Working data:

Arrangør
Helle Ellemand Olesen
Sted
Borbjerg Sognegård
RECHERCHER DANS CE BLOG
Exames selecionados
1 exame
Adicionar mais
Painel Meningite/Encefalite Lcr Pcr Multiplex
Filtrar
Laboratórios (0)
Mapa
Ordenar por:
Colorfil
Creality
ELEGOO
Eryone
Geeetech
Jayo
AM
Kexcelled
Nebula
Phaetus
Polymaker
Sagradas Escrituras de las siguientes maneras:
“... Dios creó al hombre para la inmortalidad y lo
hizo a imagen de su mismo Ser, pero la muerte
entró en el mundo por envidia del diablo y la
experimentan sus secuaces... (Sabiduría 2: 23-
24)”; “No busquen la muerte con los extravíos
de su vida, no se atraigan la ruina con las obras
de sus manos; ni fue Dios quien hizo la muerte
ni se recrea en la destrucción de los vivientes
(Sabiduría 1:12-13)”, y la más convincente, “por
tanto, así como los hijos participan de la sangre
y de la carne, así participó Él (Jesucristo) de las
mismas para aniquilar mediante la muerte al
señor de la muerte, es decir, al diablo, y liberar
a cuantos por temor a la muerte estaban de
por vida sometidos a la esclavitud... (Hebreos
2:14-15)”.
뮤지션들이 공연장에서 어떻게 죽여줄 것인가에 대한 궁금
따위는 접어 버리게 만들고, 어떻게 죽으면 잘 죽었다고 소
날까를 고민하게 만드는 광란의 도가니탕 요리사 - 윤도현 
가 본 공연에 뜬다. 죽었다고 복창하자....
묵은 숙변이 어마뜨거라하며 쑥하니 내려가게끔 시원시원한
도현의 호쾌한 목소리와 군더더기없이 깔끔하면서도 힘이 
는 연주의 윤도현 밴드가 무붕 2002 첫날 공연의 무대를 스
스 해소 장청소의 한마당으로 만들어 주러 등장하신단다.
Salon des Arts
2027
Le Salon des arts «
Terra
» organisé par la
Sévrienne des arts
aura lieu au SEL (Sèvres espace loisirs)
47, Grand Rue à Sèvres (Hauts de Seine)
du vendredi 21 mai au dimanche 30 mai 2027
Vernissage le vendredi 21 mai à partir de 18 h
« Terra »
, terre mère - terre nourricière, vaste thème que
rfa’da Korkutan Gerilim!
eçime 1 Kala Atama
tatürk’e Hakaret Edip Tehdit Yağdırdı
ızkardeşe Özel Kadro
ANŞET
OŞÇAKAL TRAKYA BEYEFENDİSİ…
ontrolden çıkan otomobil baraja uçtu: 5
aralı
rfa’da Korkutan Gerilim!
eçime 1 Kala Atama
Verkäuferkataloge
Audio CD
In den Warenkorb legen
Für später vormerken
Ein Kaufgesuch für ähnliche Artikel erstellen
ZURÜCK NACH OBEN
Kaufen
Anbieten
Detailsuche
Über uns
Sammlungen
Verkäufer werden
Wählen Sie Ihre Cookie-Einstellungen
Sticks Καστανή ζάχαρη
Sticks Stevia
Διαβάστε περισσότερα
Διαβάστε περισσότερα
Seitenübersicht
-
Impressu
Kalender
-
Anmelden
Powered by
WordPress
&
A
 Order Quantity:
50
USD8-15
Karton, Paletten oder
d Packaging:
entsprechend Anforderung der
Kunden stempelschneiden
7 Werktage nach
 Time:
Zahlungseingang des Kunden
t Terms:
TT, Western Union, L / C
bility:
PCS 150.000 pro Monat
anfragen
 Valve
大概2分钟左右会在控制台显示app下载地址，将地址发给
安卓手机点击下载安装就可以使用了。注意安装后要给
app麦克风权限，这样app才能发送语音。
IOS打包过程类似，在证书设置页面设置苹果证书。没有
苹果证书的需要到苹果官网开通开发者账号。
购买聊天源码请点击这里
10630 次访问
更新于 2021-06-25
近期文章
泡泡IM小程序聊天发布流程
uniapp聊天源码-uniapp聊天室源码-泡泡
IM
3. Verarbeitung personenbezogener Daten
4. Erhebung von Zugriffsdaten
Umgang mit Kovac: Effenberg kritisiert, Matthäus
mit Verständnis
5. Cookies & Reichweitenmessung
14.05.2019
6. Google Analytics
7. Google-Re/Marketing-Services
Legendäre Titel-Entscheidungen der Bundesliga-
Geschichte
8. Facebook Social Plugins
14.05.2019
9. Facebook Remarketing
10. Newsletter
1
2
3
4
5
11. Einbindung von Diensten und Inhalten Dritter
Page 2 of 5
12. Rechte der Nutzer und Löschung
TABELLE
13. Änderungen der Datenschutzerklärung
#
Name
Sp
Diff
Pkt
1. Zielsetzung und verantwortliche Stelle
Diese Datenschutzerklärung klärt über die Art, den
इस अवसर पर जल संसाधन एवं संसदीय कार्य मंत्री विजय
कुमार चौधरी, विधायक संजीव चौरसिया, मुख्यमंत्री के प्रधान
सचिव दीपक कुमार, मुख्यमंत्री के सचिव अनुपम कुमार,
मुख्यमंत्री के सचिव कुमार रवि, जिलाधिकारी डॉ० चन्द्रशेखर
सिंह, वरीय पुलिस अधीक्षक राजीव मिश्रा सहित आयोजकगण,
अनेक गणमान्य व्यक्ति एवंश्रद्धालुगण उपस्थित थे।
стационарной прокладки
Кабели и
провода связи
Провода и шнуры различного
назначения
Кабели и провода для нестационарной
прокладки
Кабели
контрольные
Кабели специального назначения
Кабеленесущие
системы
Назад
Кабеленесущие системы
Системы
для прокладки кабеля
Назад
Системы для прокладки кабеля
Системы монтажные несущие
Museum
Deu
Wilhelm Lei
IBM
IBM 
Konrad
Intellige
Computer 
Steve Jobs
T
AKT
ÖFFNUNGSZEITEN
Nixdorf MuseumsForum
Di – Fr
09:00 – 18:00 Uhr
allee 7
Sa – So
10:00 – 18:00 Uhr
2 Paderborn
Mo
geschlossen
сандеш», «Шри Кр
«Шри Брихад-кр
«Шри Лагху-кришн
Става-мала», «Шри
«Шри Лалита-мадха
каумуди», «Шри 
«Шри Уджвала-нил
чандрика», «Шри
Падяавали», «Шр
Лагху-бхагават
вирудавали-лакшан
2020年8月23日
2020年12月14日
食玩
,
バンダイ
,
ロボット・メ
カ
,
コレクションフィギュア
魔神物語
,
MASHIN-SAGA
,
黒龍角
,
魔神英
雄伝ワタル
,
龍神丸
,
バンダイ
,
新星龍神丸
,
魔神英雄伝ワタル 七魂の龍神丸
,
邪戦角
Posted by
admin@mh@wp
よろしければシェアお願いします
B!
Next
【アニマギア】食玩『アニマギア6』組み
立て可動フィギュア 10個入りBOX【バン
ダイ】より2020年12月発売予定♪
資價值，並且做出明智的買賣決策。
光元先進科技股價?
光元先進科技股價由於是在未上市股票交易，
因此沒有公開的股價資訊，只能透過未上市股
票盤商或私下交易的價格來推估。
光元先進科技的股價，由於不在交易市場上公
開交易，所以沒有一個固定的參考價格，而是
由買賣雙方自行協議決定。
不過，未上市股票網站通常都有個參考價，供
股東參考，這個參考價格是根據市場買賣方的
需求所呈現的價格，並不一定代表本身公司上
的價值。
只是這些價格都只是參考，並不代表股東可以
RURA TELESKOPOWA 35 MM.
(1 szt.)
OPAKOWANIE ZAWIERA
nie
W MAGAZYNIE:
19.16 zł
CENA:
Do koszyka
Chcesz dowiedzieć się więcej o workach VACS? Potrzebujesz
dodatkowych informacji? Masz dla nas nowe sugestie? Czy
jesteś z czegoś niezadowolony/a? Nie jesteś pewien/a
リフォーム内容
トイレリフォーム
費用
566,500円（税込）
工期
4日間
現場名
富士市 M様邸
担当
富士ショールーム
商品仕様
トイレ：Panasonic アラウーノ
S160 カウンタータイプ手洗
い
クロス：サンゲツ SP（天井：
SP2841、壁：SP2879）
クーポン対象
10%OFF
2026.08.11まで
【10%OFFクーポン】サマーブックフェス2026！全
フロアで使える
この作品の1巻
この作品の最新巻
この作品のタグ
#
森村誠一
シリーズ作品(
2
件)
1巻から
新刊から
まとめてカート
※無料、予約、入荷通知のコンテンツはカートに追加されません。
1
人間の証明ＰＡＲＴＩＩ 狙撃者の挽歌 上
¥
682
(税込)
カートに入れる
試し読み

Required work: Report each line in the records above that contains the string "Google", treating uppercase and lowercase letters as distinct.

Worked solution:
6. Google Analytics
7. Google-Re/Marketing-Services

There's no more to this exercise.